任务 1: 下面这段讲 ggplot2 的节选里,geom_label 的 data 写成了 function(d) ...。按节选的说法,这个 d 是从哪里来的?

原文节选:
● ● ● ● ● ● ●

第 34 章 ggplot2中传递函数作为参数值
本章汇总ggplot2中常见的参数值是一个函数的情形。
library(tidyverse)
library(palmerpenguins)
penguins <- penguins %>% drop_na()
penguins %>%
ggplot(aes(x = bill_length_mm, y = bill_depth_mm)) +
geom_point()

34.1 data可以是一个函数
图层中的data可以是一个函数,它继承全局声明中的data作为函数的参数
data.frame(
x = rnorm(100),
y = rnorm(100)
) %>%
ggplot(aes(x, y)) +
geom_point() +
geom_label(
data = function(d) d %>% summarise(cor = cor(x, y)),
aes(x = 1, y = 1.5, label = paste0("cor:", signif(cor, 3)))
)

penguins %>%
ggplot(aes(x = bill_length_mm, y = bill_depth_mm)) +
geom_point(data = ~ select(., -species), color = "gray80") +
geom_point(aes(color = species)) +
facet_wrap(vars(species))

● ● ● ● ● ● ●

任务 2: 把数据行里从含有"Would you identify"的那一行起,直到数据行末尾(首尾两行都算)重新写一遍,把其中的"image"换成"photo",别的都不改。答案里不要放图片。

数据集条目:
● ● ● ● ● ● ●

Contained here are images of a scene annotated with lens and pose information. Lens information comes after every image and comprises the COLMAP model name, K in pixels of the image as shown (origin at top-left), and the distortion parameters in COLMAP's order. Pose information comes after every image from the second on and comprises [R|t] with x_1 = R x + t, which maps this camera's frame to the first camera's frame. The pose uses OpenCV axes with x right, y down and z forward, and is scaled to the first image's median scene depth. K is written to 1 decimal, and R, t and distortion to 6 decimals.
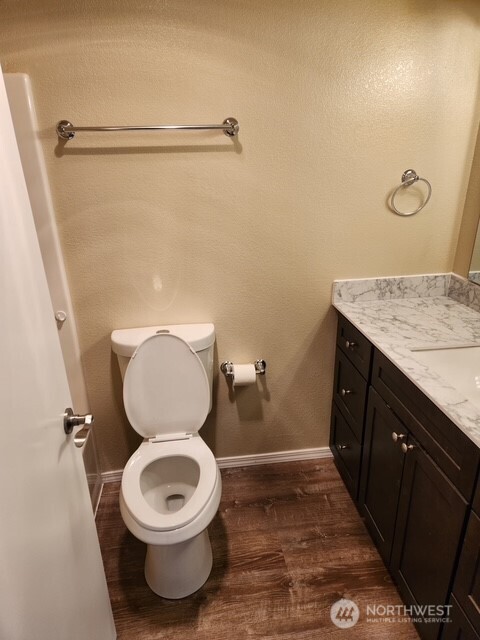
lens RADIAL K [[420.7, 0, 236.7], [0, 420.7, 321.7], [0, 0, 1]] dist [0.037944, -0.024098]
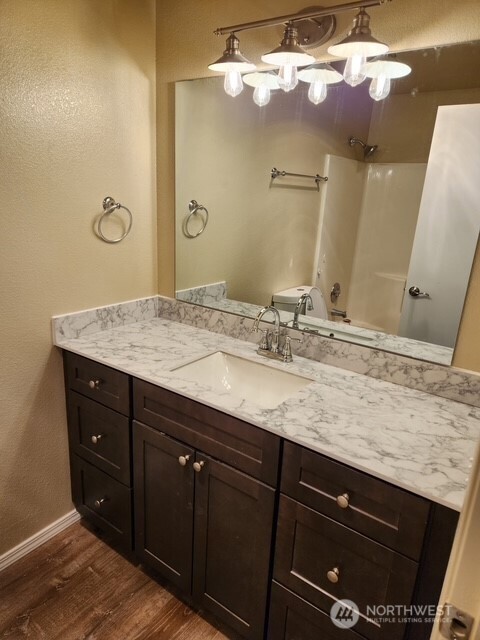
lens RADIAL K [[420.7, 0, 239.2], [0, 420.7, 320.4], [0, 0, 1]] dist [0.037944, -0.024098]
pose [[0.672481, -0.147923, 0.725181, -0.141415], [0.208172, 0.978071, 0.006463, -0.017048], [-0.710234, 0.146616, 0.688528, 0.134382]]
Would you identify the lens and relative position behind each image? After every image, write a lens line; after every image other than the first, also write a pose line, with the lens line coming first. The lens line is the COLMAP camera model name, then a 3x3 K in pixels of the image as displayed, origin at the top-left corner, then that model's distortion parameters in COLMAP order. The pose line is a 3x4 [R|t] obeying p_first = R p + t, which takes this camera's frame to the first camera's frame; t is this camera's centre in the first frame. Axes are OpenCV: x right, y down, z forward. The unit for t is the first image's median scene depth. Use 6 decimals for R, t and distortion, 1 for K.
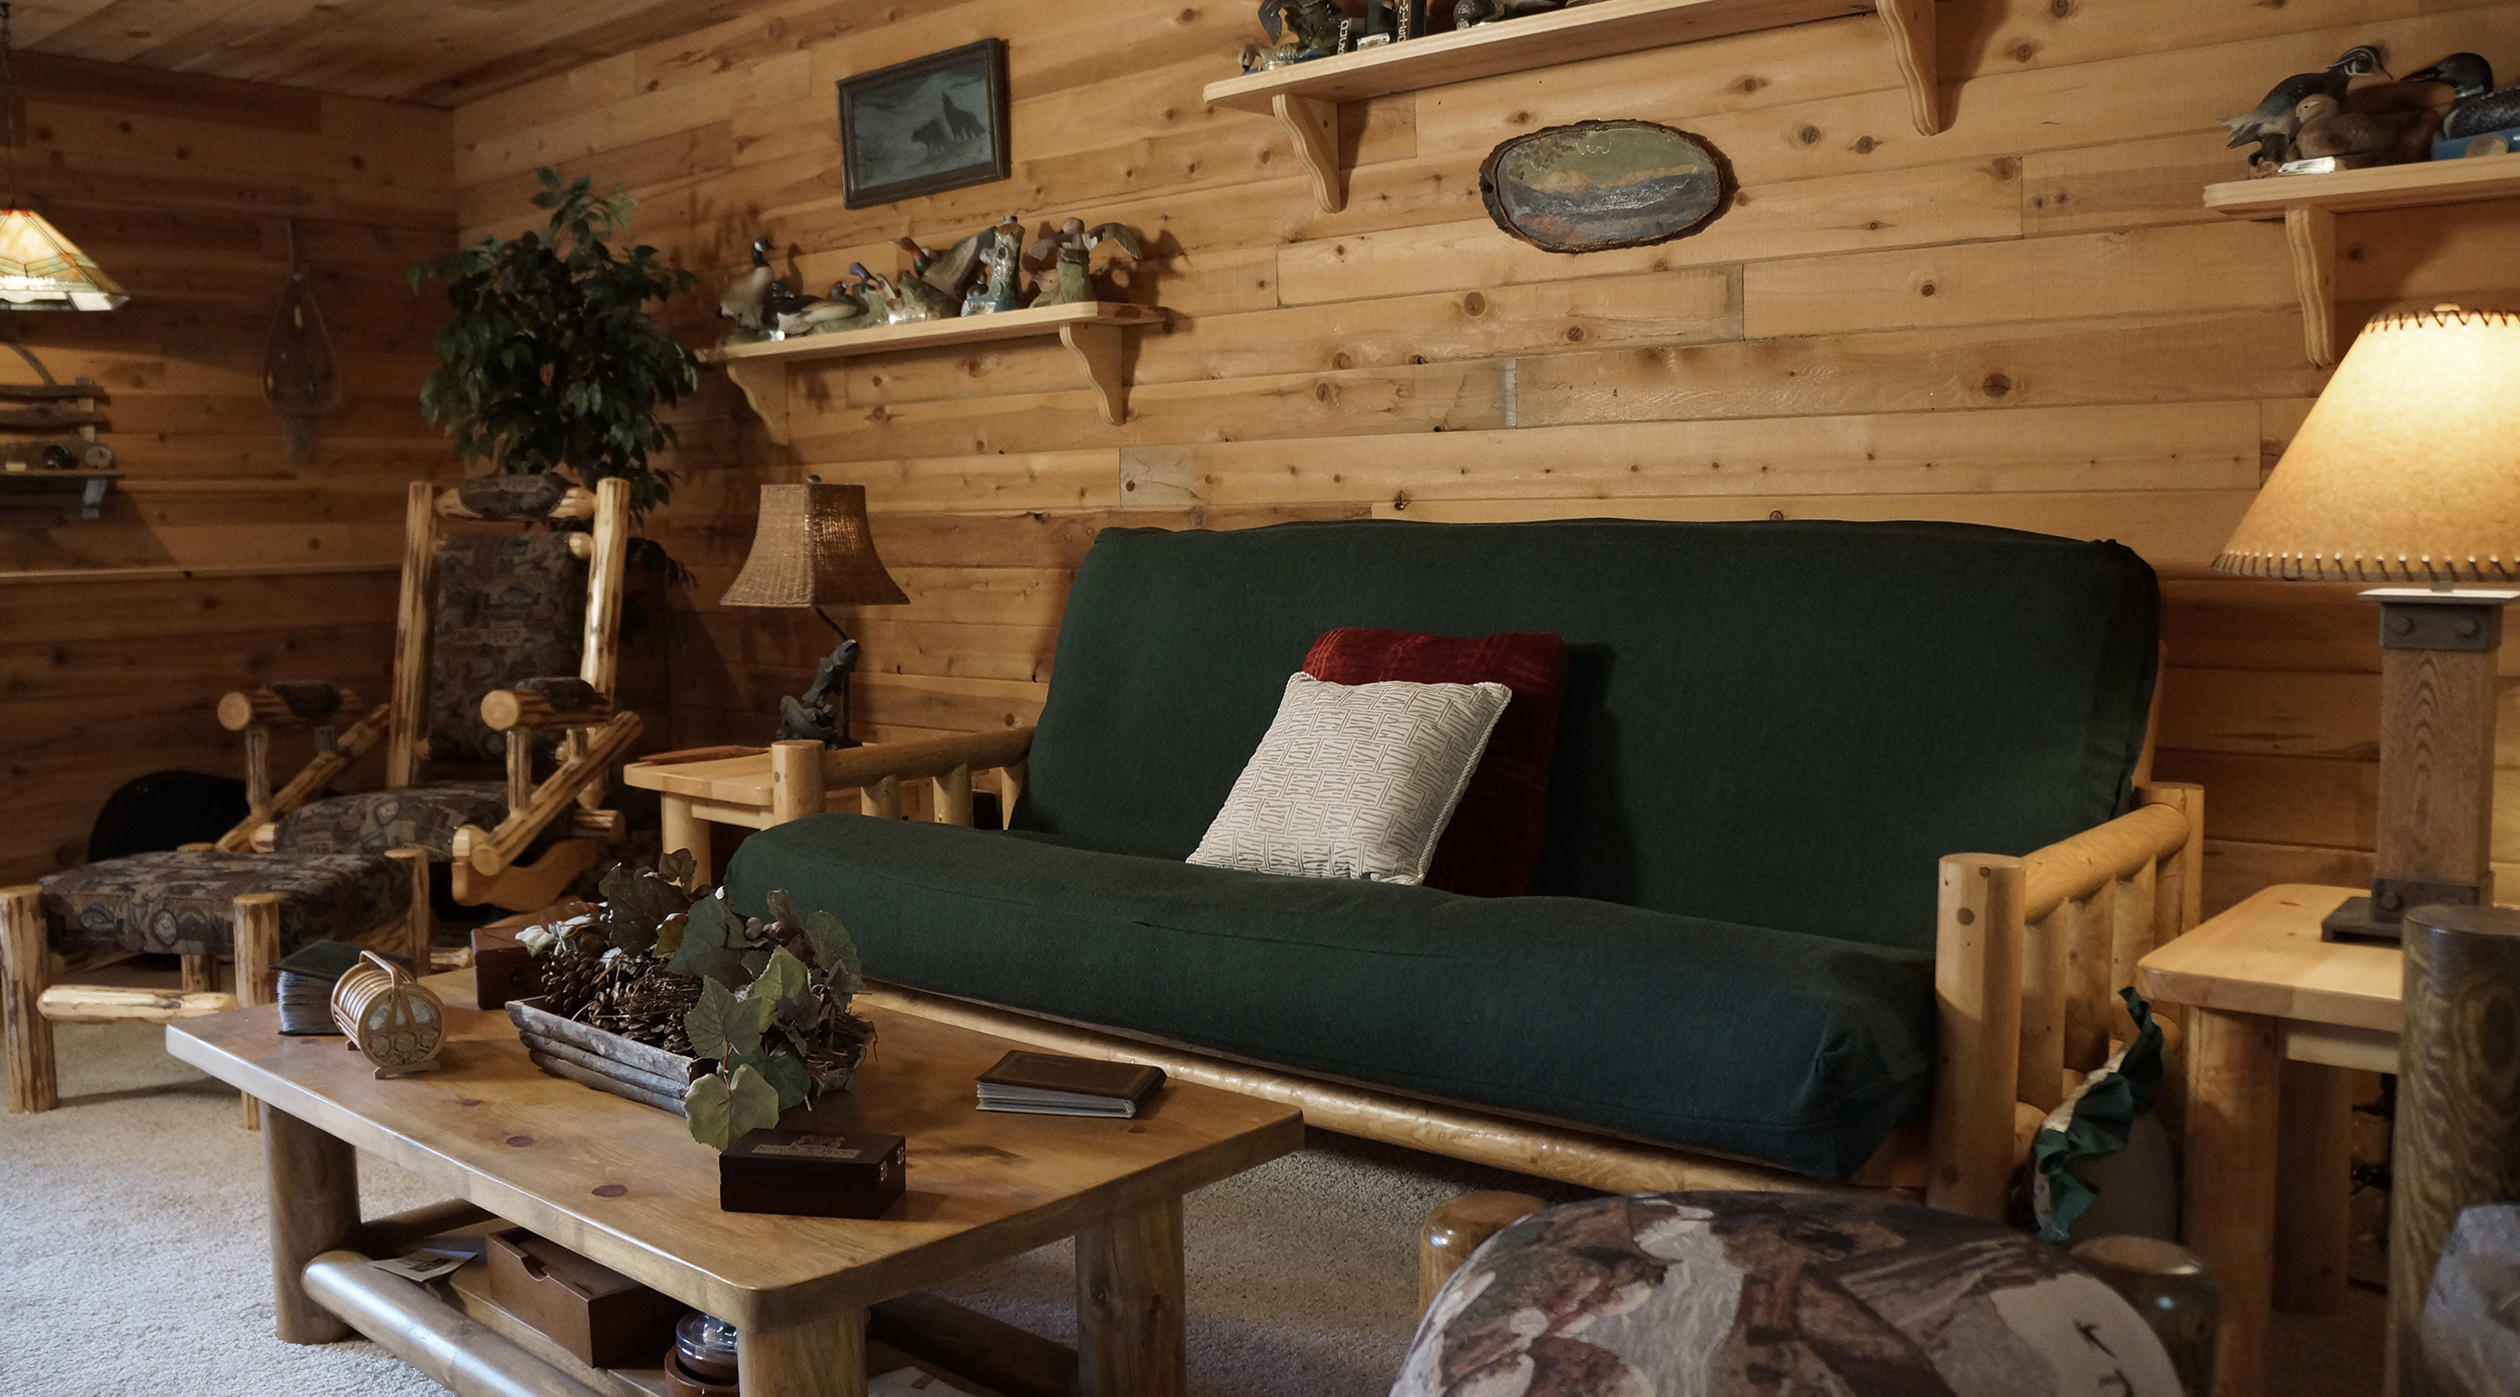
lens RADIAL K [[1995.8, 0, 1260.0], [0, 1995.8, 698.5], [0, 0, 1]] dist [-0.160350, 0.078941]
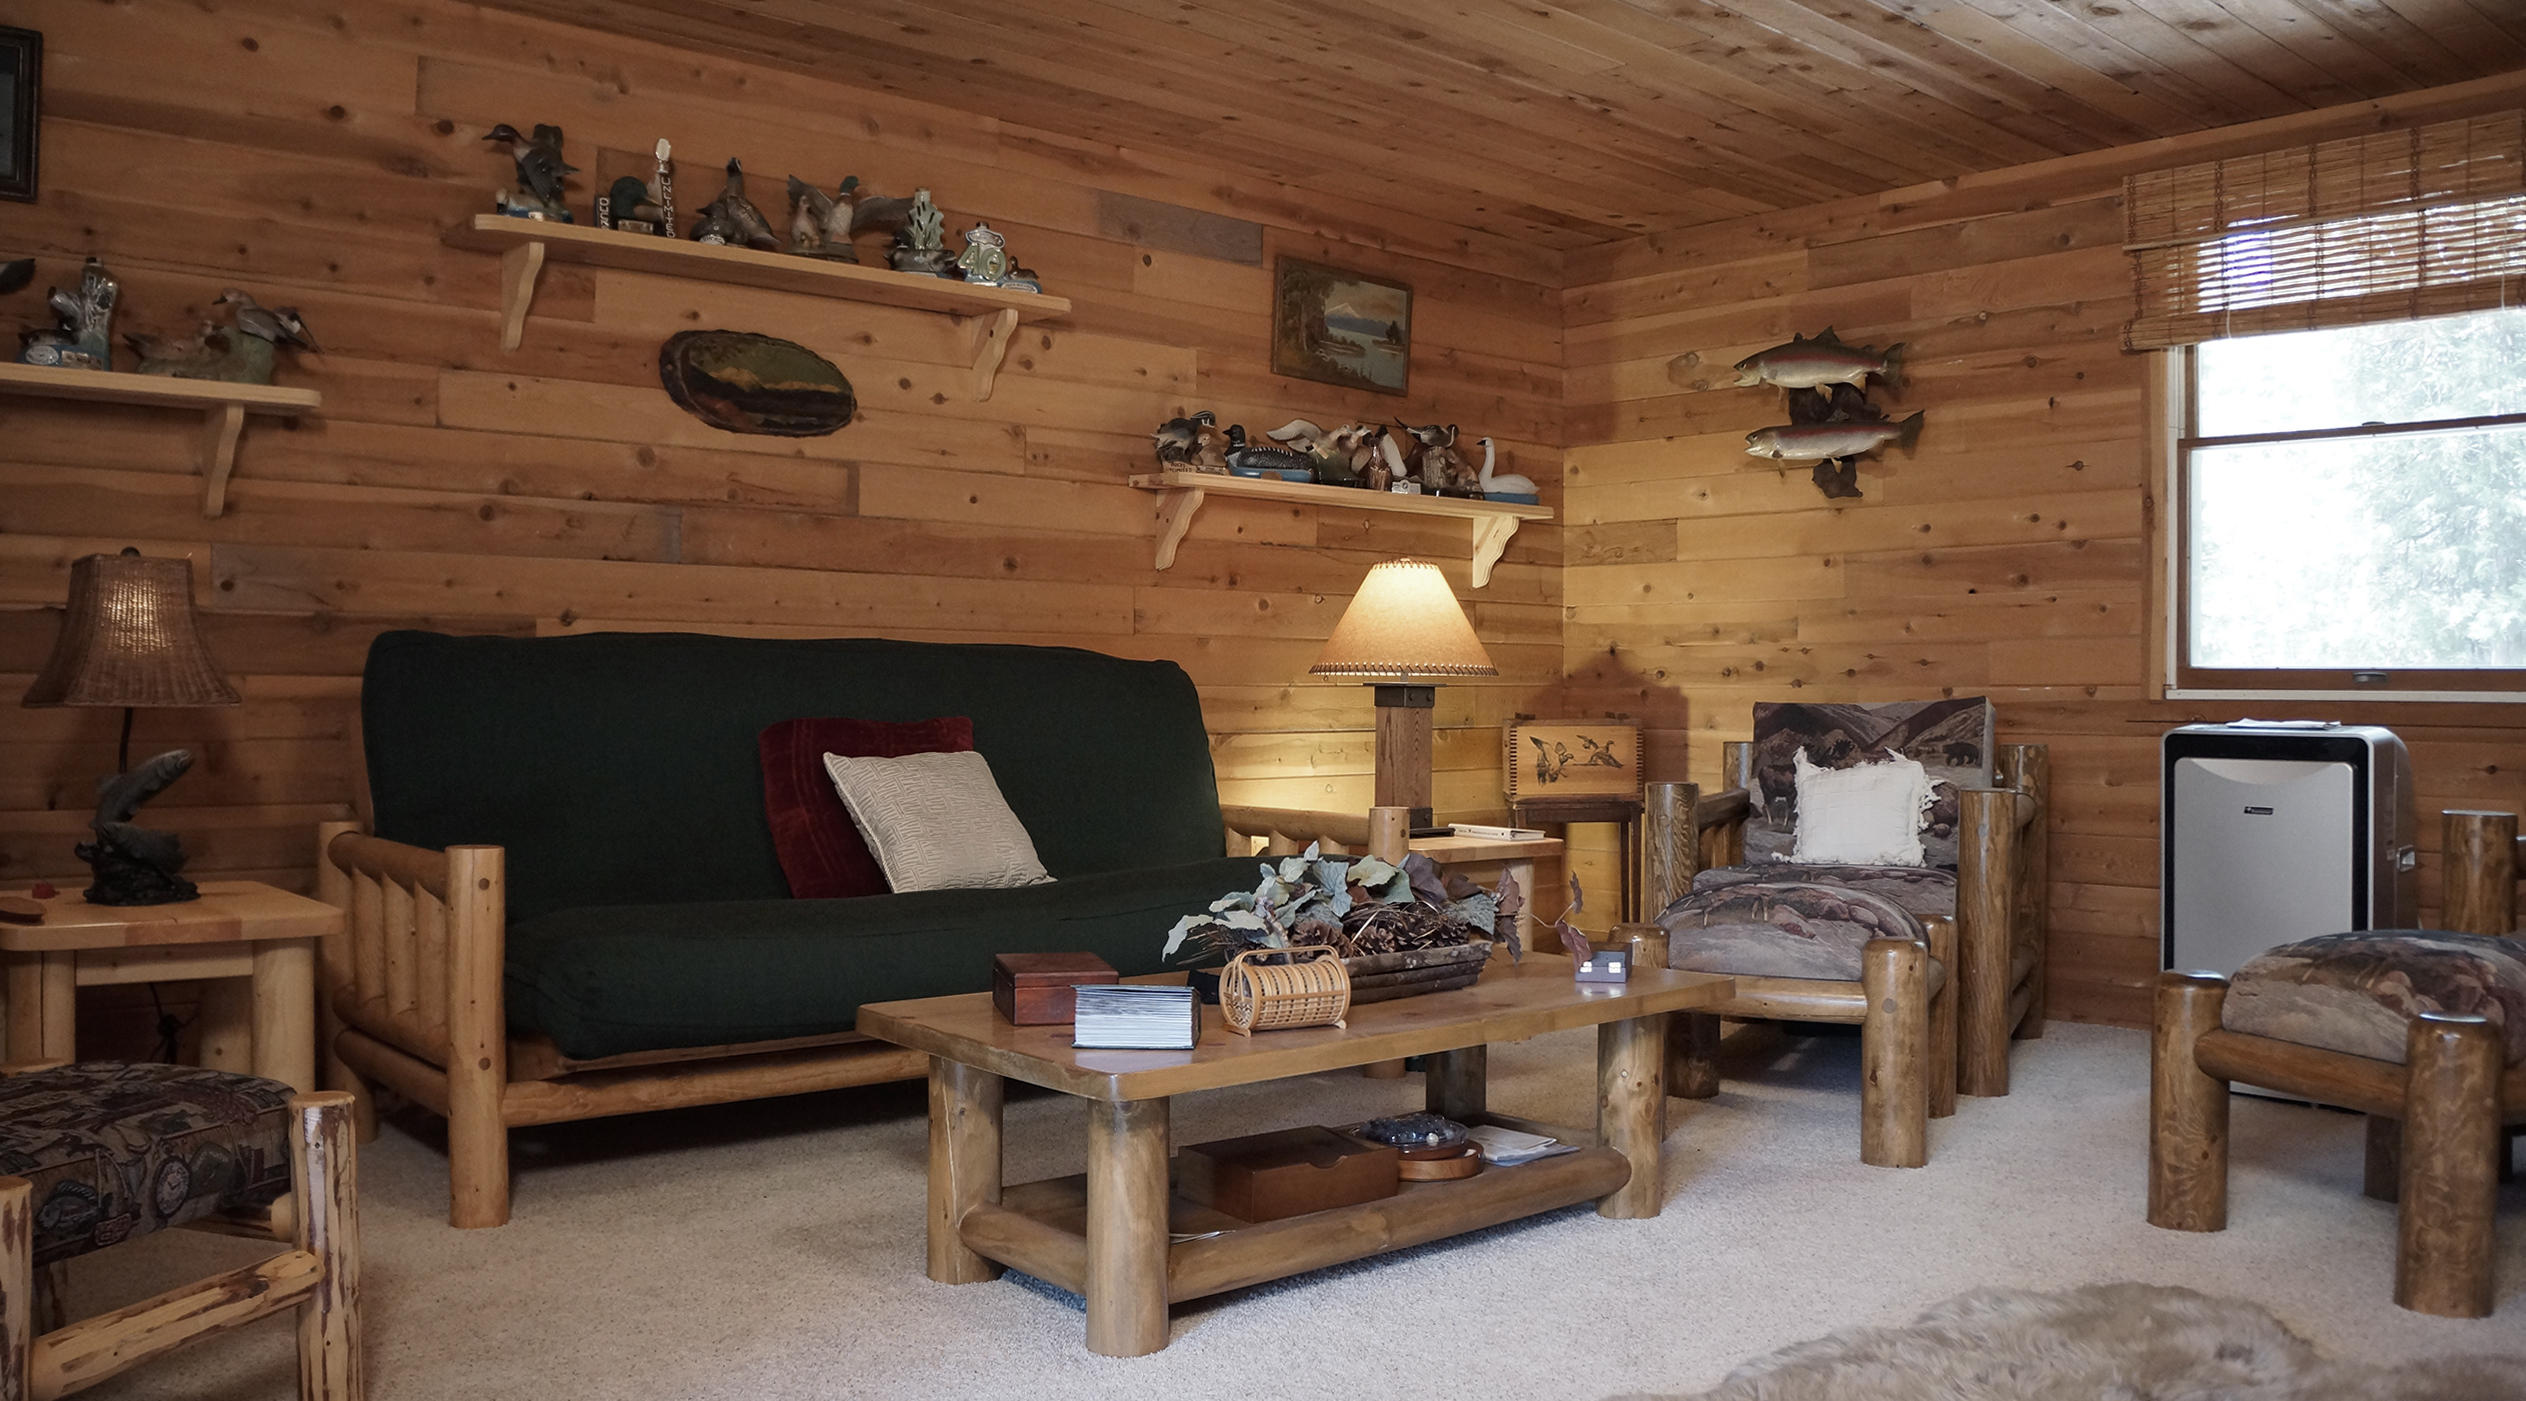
lens RADIAL K [[2000.6, 0, 1263.0], [0, 2000.6, 700.5], [0, 0, 1]] dist [-0.160350, 0.078941]
pose [[0.131218, 0.007204, 0.991327, -1.099061], [0.076546, 0.996915, -0.017377, -0.002402], [-0.988394, 0.078162, 0.130262, 0.519314]]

● ● ● ● ● ● ●

参考答案 1: 节选说,图层里的 data 可以是一个函数,它会继承全局声明中的 data 作为函数的参数。所以 d 就是 ggplot() 前面传进来的那个全局数据,也就是用 rnorm(100) 生成 x 和 y 的数据框。

参考答案 2:
Would you identify the lens and relative position behind each photo? After every photo, write a lens line; after every photo other than the first, also write a pose line, with the lens line coming first. The lens line is the COLMAP camera model name, then a 3x3 K in pixels of the photo as displayed, origin at the top-left corner, then that model's distortion parameters in COLMAP order. The pose line is a 3x4 [R|t] obeying p_first = R p + t, which takes this camera's frame to the first camera's frame; t is this camera's centre in the first frame. Axes are OpenCV: x right, y down, z forward. The unit for t is the first photo's median scene depth. Use 6 decimals for R, t and distortion, 1 for K.
lens RADIAL K [[1995.8, 0, 1260.0], [0, 1995.8, 698.5], [0, 0, 1]] dist [-0.160350, 0.078941]
lens RADIAL K [[2000.6, 0, 1263.0], [0, 2000.6, 700.5], [0, 0, 1]] dist [-0.160350, 0.078941]
pose [[0.131218, 0.007204, 0.991327, -1.099061], [0.076546, 0.996915, -0.017377, -0.002402], [-0.988394, 0.078162, 0.130262, 0.519314]]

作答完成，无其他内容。